**Problems and tasks**
1. According to the Kvitova article, whom will Kvitova face in round two?
2. Reproduce the Kvitova article word for word from "She sustained severe" to "her greatest triumphs.".

**Text provided**
* begin *

Kvitova taking it one game at a time
LONDON — Two-time champion Petra Kvitova denies she is the favorite to win Wimbledon, insisting she remains an “underground” figure as she returns from the knife attack that nearly ended her career.
The Czech star is playing just her third tournament on the comeback trail after the terrifying December ordeal at the hands of a knife-wielding home invader.
She sustained severe injuries to her playing left hand while fighting off the attacker.
On Monday, in what was just her eighth match back since returning to tennis in May, the world No 12 beat Sweden’s 53-ranked Johanna Larsson 6-3, 6-4 on Centre Court in an emotional first-round return to Wimbledon, scene of her greatest triumphs.
Kvitova has already been installed as the bookmaker’s favorite to win the crown, ahead of compatriot Karolina Pliskova, British hope Johanna Konta, Spain’s Garbine Muguruza and French Open champion Jelena Ostapenko.
But Kvitova maintained she was an “underground” outsider with six more stops to go before reaching the dream destination — starting with Madison Brengle of the United States in round two.

* end *

**Items from a data source**
* begin *

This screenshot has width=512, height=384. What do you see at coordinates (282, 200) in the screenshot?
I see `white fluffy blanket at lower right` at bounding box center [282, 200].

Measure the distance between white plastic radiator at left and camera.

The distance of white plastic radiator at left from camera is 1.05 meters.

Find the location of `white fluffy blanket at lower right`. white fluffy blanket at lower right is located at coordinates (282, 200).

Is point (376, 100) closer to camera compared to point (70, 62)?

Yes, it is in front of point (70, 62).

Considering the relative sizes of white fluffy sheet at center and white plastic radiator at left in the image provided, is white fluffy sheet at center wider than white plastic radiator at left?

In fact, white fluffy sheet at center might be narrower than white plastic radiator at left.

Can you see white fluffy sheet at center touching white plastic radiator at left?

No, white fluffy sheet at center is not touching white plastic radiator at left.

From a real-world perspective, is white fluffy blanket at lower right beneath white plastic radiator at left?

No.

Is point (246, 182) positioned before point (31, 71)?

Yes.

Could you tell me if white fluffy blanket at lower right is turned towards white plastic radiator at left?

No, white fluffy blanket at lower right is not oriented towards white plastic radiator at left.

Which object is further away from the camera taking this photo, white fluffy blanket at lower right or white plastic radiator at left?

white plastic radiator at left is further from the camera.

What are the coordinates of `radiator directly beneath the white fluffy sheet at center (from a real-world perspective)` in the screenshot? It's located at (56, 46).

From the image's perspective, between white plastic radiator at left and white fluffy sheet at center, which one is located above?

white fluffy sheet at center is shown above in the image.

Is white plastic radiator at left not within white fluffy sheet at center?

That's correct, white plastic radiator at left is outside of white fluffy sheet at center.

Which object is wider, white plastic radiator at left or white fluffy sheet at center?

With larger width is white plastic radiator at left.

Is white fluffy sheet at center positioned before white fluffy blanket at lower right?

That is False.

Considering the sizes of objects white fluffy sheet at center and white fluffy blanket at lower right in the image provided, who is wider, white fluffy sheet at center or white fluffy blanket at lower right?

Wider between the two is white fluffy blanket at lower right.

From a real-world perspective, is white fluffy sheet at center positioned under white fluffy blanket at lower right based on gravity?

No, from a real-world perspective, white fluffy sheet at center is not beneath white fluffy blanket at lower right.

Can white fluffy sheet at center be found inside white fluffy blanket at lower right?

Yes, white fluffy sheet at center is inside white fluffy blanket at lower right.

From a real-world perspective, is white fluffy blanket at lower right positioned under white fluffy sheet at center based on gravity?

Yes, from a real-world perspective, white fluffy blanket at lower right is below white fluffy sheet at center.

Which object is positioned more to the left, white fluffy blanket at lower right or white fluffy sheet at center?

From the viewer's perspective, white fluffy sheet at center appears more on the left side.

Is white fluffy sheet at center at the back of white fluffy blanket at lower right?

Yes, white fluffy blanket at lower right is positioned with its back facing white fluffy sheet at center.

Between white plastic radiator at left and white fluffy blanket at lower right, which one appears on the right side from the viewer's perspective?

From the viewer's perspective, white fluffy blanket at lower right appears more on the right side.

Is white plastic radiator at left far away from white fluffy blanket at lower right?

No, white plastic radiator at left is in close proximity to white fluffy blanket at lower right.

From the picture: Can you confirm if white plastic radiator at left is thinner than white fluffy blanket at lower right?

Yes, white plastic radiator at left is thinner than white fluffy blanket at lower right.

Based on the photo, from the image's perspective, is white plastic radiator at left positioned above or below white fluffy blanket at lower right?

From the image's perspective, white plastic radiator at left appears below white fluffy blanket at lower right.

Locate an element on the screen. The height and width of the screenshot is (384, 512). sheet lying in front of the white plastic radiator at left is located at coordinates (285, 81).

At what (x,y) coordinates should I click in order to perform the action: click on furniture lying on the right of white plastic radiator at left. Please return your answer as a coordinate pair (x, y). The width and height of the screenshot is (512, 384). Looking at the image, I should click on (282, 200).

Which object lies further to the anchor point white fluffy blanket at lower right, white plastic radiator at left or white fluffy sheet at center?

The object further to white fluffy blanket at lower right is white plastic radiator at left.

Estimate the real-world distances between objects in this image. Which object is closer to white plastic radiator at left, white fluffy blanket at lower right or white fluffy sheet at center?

* end *

**Responses by task**
1. Madison Brengle of the United States.

2.
She sustained severe injuries to her playing left hand while fighting off the attacker.
On Monday, in what was just her eighth match back since returning to tennis in May, the world No 12 beat Sweden’s 53-ranked Johanna Larsson 6-3, 6-4 on Centre Court in an emotional first-round return to Wimbledon, scene of her greatest triumphs.